There has always been a temptation of human beings to believe that they live in the "end times," those minutes, hours, days, weeks, months, years just before the reality we call existence will cease to be as we know it and a new physical reality will begin.
In the 19th century, predictions often arose about a time and a place for that end. Congregations of believers would gather then and there to either witness or participate in the new beginning. In the 20th century, the notion of the "rapture" enticed more people with a vision of the heavenly assumption of the faithful (or the saved, depending on one's beliefs) and the earthly-now-turned-hellish left for those "left behind."
Central to such notions of end times was a reliance on a parochial belief system and some form of arcane validating scripture.
Toward the end of the 20th century, the traditional religious systems and scriptures began to be replaced with pseudo-science and crypto-spirituality. Using terminology born out of experimentation and verification and personal insights gathered out of personal experience and applying them prescriptively and universally, these new "end times" are supported by such concepts as time "worm holes," black holes, and convergence of spatial influences, and cast in idiosyncratic terms by self-selecting personalities who project their experiences as prophecy through the use of common "new age" language symbols.
Common to both the older and the newer forms of "end time" thinking has been an appeal to people to consider that they live at a period of fulfillment, and a fulfillment which is not to be universal but particular. Fulfillment is portrayed as an interruption of the flow of existence, not merely a paradigm shift. This is not about change, but about conclusion.
Underneath all of these projections of "end times" is a tremendous egoism: the assumption that some one theory or some one person has access to the meaning and secrets of the universe and that the biggest meaning and secret is that there is to be a loss of continuity of being. There is also the egoism of the followers of such prohets of ultimate doom/hope, coupling their own specific participation in the revelation of meaning to the ultimate event of existence.
Each of these "end times" models locate the source of ultimate change outside of ourselves in either a spiritual or a physical model. People will be taken up by a rapture or swallowed up by a black hole. Always so physical. Have we missed something by thinking that the great shift of being will be physical and that it will happen to us?
What if we are each the agent of our own "end times," through which we spiritually find a transcendence beyond physical reality? What if we are the creators rather than the victims? What if we leave the physical world not through cataclysmic end of meaning but by inclusion in a larger experience of meaning?
Are all the predictions and projections of "end times," either religious or scientific, just ways to avoid and evade our spiritual potential for change?

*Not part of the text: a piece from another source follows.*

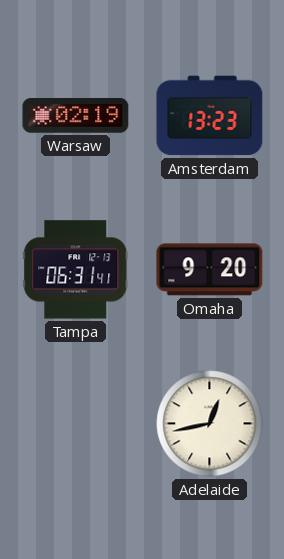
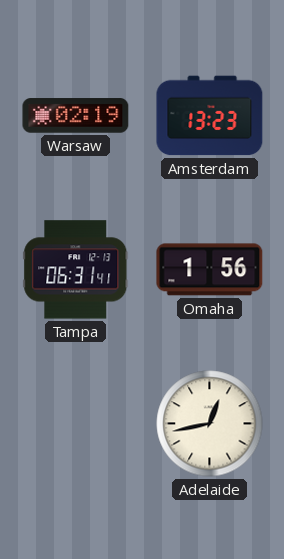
Omaha: 9:20 -> 1:56
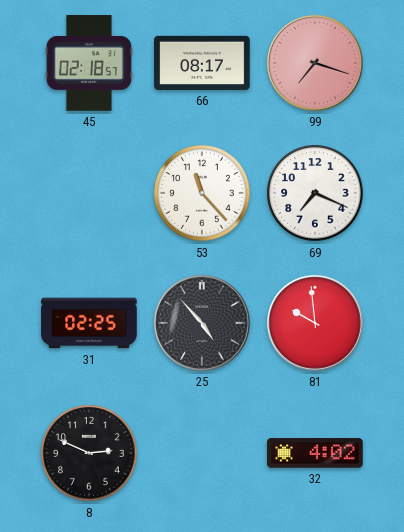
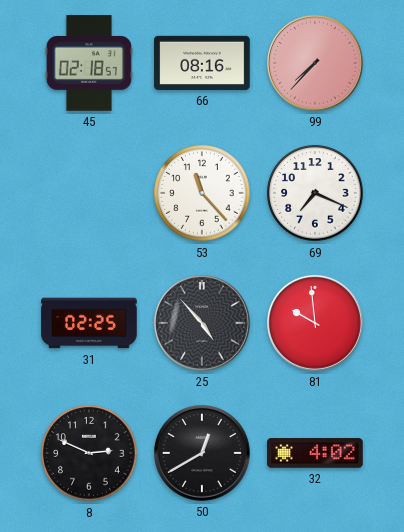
66: 08:17 -> 08:16
99: 7:18 -> 7:37
50: none -> 12:40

Down here one can stand at Mile Marker 0. Standing there, one can decide they have reached the end of the road - an end which was predicted by Mile Marker 106 and Mile Marker 81 and Mile Marker 24 - and that now something will happen to one. Or one can decide that they have glimpsed the beginning of the road, whose path ahead is unknown but will surely offer something different than what has already been. At Mile Marker 0, one makes the choice of thinking they have reached an end and it is all about them or one makes the choice of thinking they have seen the beginning and they have the power to be a part of all that will be.
And if someone standing beside MM0 tries to sell you an insurance policy of past learnings to save you from what is likely to occur or tries to sell you a map based on the physics or metaphysics of others showing what you will definitely find by choosing the path of your own exploration, keep your spiritual money in your pocket and say "No thank you!"
The only "end times" which are coming will be when we "end" our own exploring, our own thinking, our own visioning, our own traveling.